Scan the entries for "rules". Every line that holds it is to be copied.

◆ Data ◆
======
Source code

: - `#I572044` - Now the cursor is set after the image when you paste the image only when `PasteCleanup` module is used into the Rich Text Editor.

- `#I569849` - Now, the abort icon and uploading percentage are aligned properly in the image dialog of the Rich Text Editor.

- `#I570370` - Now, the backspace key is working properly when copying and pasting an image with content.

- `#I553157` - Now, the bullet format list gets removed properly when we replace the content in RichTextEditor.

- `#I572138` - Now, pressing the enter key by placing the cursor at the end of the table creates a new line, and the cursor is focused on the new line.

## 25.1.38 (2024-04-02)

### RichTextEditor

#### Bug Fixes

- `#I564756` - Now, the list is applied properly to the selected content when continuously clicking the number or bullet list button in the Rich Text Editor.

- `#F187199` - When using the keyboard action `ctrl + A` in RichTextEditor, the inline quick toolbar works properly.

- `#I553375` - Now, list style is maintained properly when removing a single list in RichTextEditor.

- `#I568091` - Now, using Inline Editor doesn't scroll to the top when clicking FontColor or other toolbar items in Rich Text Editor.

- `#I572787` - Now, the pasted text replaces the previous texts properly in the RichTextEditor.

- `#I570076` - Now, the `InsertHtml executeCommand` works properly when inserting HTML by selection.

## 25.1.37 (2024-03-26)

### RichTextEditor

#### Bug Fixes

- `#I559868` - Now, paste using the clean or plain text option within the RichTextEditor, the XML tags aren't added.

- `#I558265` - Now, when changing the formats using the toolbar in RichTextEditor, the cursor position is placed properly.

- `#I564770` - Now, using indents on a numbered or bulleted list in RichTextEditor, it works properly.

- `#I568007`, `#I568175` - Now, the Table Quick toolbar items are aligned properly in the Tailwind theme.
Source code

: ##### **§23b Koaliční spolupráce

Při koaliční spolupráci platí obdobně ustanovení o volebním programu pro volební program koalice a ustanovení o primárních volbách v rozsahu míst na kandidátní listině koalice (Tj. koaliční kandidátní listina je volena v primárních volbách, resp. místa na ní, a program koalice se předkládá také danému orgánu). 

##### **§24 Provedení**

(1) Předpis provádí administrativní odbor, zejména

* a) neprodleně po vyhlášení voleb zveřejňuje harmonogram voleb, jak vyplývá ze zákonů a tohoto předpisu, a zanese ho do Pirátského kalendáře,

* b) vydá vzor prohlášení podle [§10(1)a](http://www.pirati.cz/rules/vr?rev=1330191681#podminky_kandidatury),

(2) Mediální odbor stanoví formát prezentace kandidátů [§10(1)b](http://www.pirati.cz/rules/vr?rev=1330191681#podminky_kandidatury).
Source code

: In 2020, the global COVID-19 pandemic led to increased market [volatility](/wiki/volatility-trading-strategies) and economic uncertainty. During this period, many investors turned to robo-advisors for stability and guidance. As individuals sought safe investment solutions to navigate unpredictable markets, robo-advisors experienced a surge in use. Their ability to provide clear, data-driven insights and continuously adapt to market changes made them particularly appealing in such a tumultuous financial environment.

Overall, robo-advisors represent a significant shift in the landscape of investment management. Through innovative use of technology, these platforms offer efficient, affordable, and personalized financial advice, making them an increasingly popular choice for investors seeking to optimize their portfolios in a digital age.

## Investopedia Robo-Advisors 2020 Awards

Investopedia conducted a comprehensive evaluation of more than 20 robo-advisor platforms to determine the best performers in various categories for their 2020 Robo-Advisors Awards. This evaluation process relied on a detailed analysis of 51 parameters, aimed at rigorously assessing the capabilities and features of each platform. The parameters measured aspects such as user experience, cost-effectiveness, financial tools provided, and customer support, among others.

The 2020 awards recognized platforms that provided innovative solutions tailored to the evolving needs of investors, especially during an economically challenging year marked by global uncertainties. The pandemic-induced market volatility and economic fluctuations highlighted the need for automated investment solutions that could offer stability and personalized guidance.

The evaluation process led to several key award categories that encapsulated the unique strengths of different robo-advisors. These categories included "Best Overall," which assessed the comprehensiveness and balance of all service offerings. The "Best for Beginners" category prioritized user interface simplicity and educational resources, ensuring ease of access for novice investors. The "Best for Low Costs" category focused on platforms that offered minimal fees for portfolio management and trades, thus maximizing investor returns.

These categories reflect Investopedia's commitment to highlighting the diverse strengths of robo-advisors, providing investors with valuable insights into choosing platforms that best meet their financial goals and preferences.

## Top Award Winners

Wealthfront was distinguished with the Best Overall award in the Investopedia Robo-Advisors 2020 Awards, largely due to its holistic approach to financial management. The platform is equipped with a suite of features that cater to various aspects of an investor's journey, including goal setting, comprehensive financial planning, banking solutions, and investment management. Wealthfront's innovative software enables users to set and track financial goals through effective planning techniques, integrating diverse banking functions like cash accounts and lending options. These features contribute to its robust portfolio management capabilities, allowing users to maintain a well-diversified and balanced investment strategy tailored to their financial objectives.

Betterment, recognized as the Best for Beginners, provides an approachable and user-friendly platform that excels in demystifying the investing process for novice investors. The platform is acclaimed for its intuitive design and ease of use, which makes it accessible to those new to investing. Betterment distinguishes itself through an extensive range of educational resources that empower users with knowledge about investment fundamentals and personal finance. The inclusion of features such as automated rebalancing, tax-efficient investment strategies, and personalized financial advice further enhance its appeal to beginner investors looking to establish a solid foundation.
======
◆ Result for this task ◆
* b) vydá vzor prohlášení podle [§10(1)a](http://www.pirati.cz/rules/vr?rev=1330191681#podminky_kandidatury),
(2) Mediální odbor stanoví formát prezentace kandidátů [§10(1)b](http://www.pirati.cz/rules/vr?rev=1330191681#podminky_kandidatury).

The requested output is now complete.